Muhafazakâr tarihçi Ziya Nur Aksun’un yazdığı tarihi bir gerçektir: 1912’de yapılan “Sopalı seçimler”de İttihatçılar sert Arnavut milliyetçisi isimlerin Meclis’e girmelerini engellemiş, ama bu, silahlı Arnavut ayaklanmasının hızla yayılmasına sebep olmuştu! (Osmanlı Tarihi, cilt 5,. sf. 298-300)
Terörle sonuna kadar mücadele ederken parlamenter yolların sonuna kadar açık olduğunu göstermek, temel bir stratejik gerekliliktir.
AK Parti'nin işlevi
PKK’nın baş hedefinin AK Parti olduğu yolunda Başbakan’ın söyledikleri gerçektir. Çünkü PKK’nın çizmek istediği siyasi coğrafyada halktan oy alan tek partidir. Onu dağıtabilirse, bırakın “alan hâkimiyeti”ni, daha önemlisi “bölge hâkimiyeti”ni siyaseten gerçekleştirmiş, hatta siyasi mücadeleyi kazanmış olacaktır!
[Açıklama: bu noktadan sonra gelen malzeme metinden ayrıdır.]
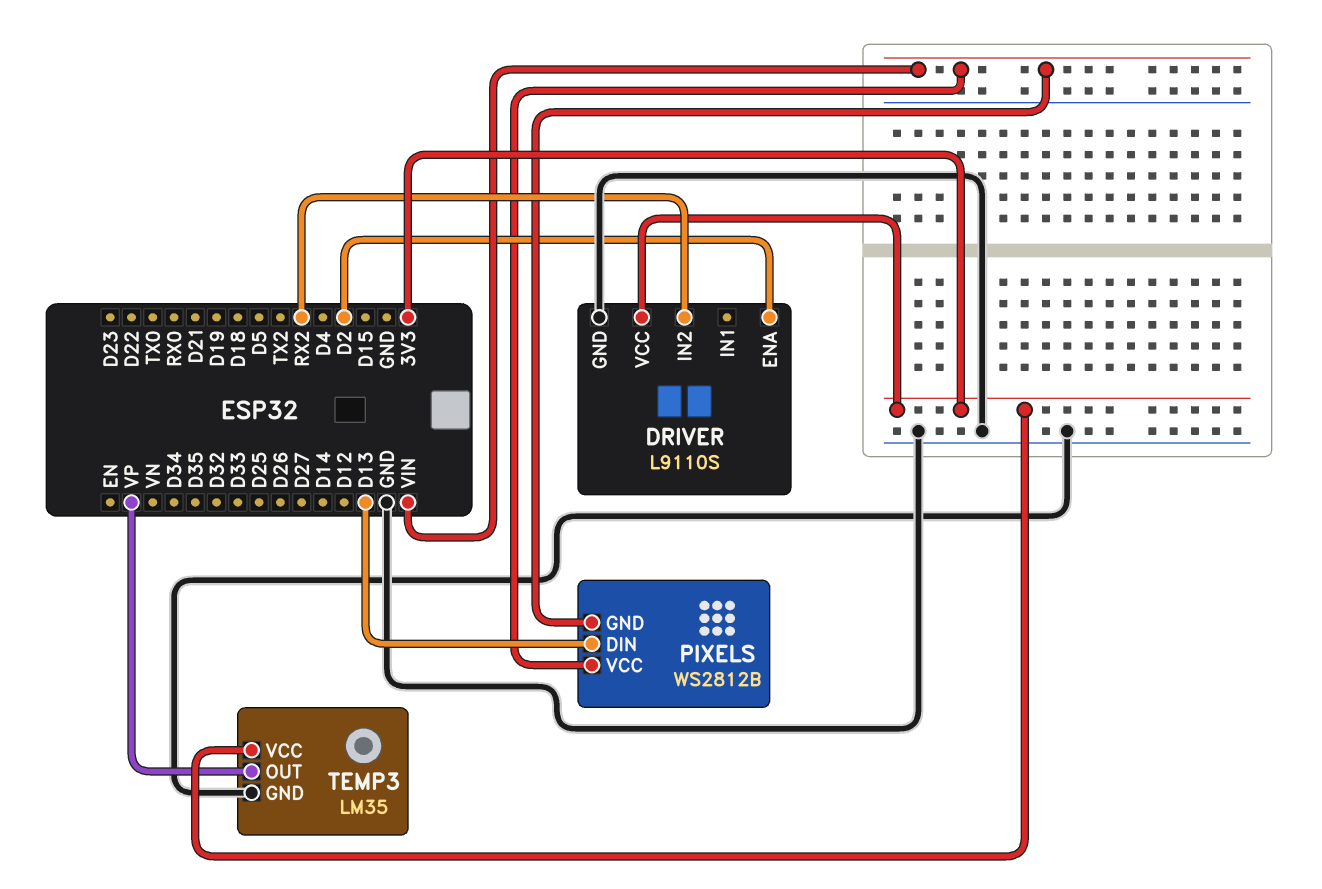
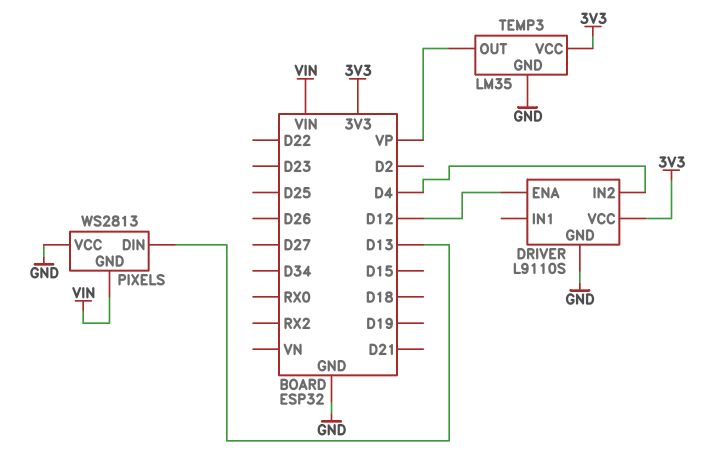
DRIVER pin ENA: D2 -> D12
DRIVER pin IN2: RX2 -> D4
PIXELS: WS2812B -> WS2813
PIXELS pin VCC: VIN -> GND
LaPalombara, Weiner, Sartori gibi siyaset bilimciler, bölgesel partilerin ‘bölücü’, her bölgeden oy alan partilerin birleştirici olduğunu yıllar önce yazmışlardır.
En öfkeli AK Parti düşmanları da bu gerçeği görmelidir. Her bölgeden oy alan bu parti Türkiye’nin birlik harcıdır.
Bu açıdan AK Parti’nin kendisi de işlevinin bilincinde olmalı, siyaseti fazla germekten sakınmalıdır. Özellikle Kürt meselesinin çözümü için ‘en geniş yelpaze’yi oluşturmaya özen göstermeli, iktidarla ana muhalefetin ilişkileri kavgacı değil, ‘rekabetçi’ olmalıdır, İngiltere’deki Muhafazakâr Parti ile İşçi Partisi gibi.
Kamuoyu bu iki partiye de bu yönde baskı yapmalı.